Jul 25, 2013

The problem of lack of information

Did you ever think all the work behind the marketing of a drug? Have you considered the number of results generated before a drug —as we know it— reaches our pharmacies? Have you considered all the negative results that will never see the light?

This article talks about how drug companies are deliberately keeping the public —and the medical community— in the dark about “unfavorable” clinical trials. About half of all drug trials aren’t made publicly available, and positive findings are twice as likely to be published as negative findings for the same drug. It could lead doctors to believe that drugs are much safer or much more effective than they actually are.

Well known cases as the cholesterol drug “Vytorin” —whose manufacturer deliberately hid results showing that the drug didn’t improve artery health— or the trial on Multaq —a drug that treated irregular heartbeat andstopped because more patients who received the drug were dying than those who received a placebo— show the importance of publishing negative results, and this is without taking into account the high cost that also implies the lack of information.

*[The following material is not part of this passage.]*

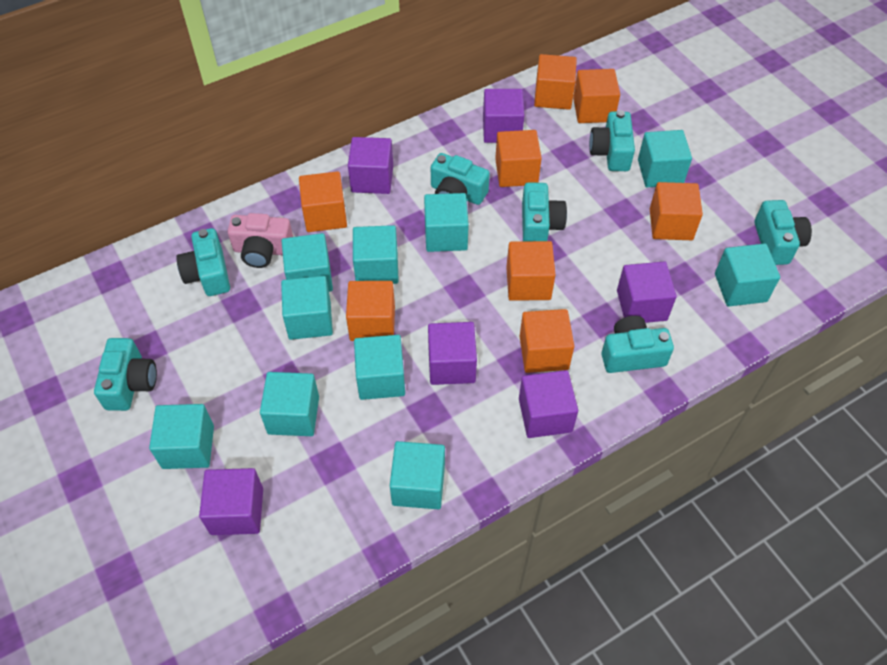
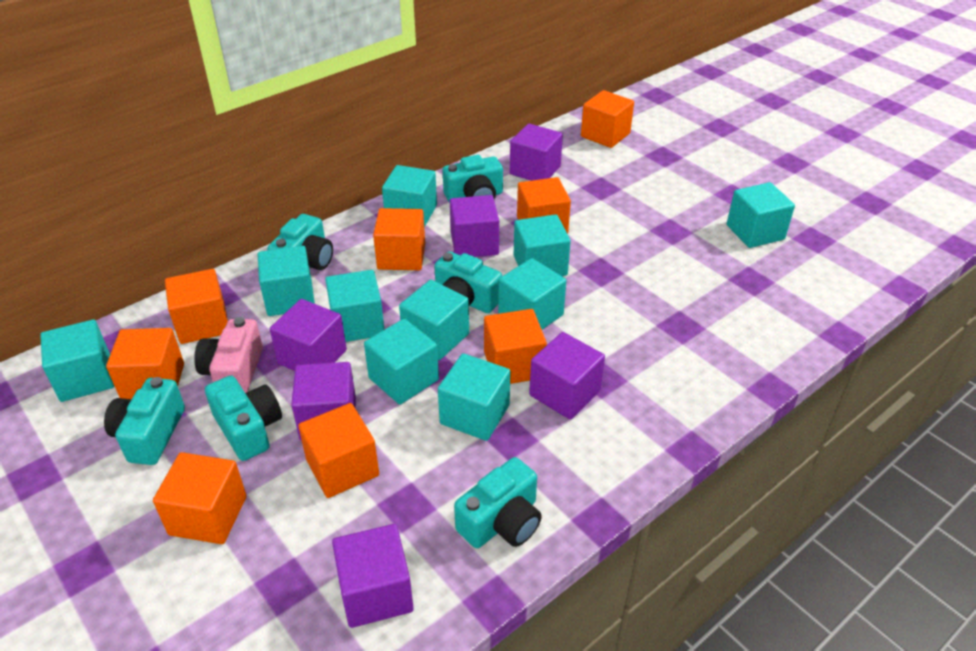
turquoise camera: [94,338,157,411] [176,228,230,296] [431,153,490,205] [522,182,567,241] [589,110,635,171] [601,316,674,373] [755,200,812,265] = 7 -> [104,377,185,465] [205,375,282,461] [267,214,333,270] [434,251,502,313] [443,155,503,203] [454,457,542,548] = 6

In many cases, drug studies are retracted after they are published. Researchers found that nearly 75 % of retracted drug studies were pulled because of scientific misconduct such as data falsification or fabrication, questionable veracity, unethical author conduct, or plagiarism. Surprisingly, such scientific fraud is on the rise: according to the most recent data, the number of scientific retractions is fifteen times higher than in 2001.

The FDA requires drug manufacturers to submit basic results of all the clinical trials to approve a drug. The problem appears when companies can sponsor trials which can have negative results and so long as two of the trials show that the drug is effective, the drug could be approved! Even worse, this requirement only applies to drugs approved after 2007 and most drugs currently on the market were approved before 2007.

This is why it is so important that all results have to be publicly available and not to contribute to publication bias, which is a handicap for scientific progress.